Hardness is the main factor affecting wear resistance. Generally speaking, the harder the die parts are, the smaller the wear amount is and the better the wear resistance is. In addition, the wear resistance is also related to the type, quantity, morphology, size and distribution of carbides in the material.
2. Strength and tenacity
Most of the working conditions of the dies are very bad, and some of them often bear large impact load, which leads to brittle fracture. In order to prevent the sudden brittle fracture of die parts, the die should have high strength and toughness.
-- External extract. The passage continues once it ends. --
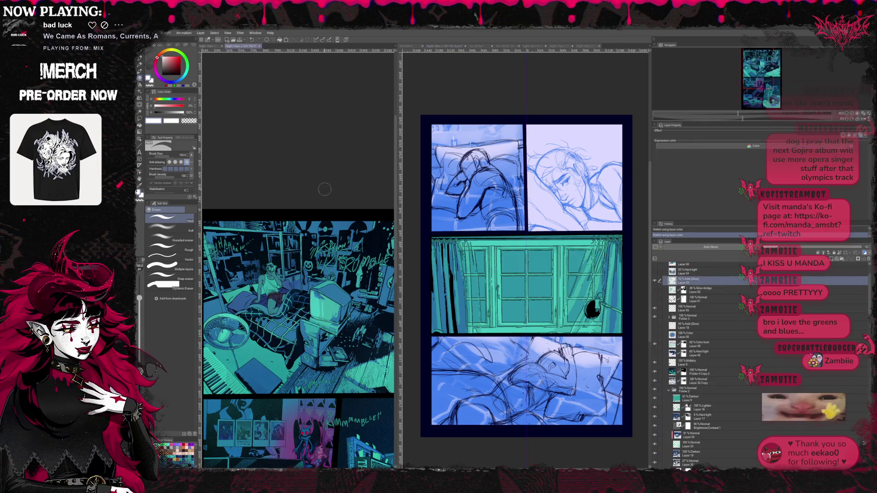
pyautogui.scroll(-3, 322, 192)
The toughness of the die mainly depends on the carbon content, grain size and structure of the material.
3. Fatigue fracture properties
During the working process of the die, fatigue fracture often occurs under the long-term action of cyclic stress. Its forms include low energy multiple impact fatigue fracture, tensile fatigue fracture, contact fatigue fracture and bending fatigue fracture.
The fatigue fracture performance of the die mainly depends on its strength, toughness, hardness and inclusion content in the material.
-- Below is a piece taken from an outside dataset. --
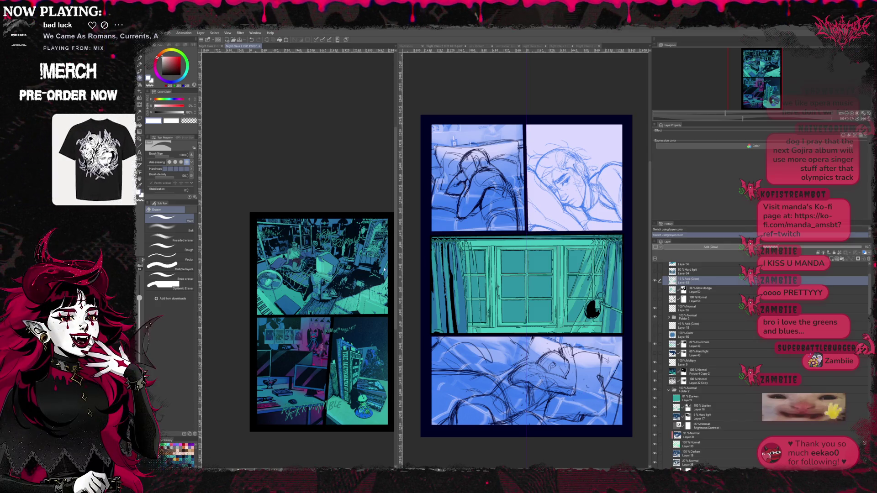
pyautogui.click(561, 46)
pyautogui.click(587, 47)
4. High temperature performance
When the working temperature of the die is higher, the hardness and strength of the die will decrease, leading to early wear or plastic deformation of the die and failure. Therefore, the die material should have high temper resistance stability to ensure that the die has high hardness and strength at working temperature.
5. Cold and thermal fatigue resistance
Some moulds are in the state of repeated heating and cooling in the working process, which makes the surface of the cavity subject to tension and pressure variable stress, causes surface cracking and peeling, increases friction, hinders plastic deformation, reduces dimensional accuracy, and leads to die failure. Thermal and cold fatigue is one of the main failure modes of hot working dies, and the die should have high cold and thermal fatigue resistance.
6. Corrosion resistance
When some moulds such as plastic moulds are working, due to the presence of chlorine, fluorine and other elements in the plastics, HCI, HF and other strong corrosive gases are decomposed and precipitated after heating, which erode the surface of the mould cavity, increase its surface roughness and aggravate wear failure.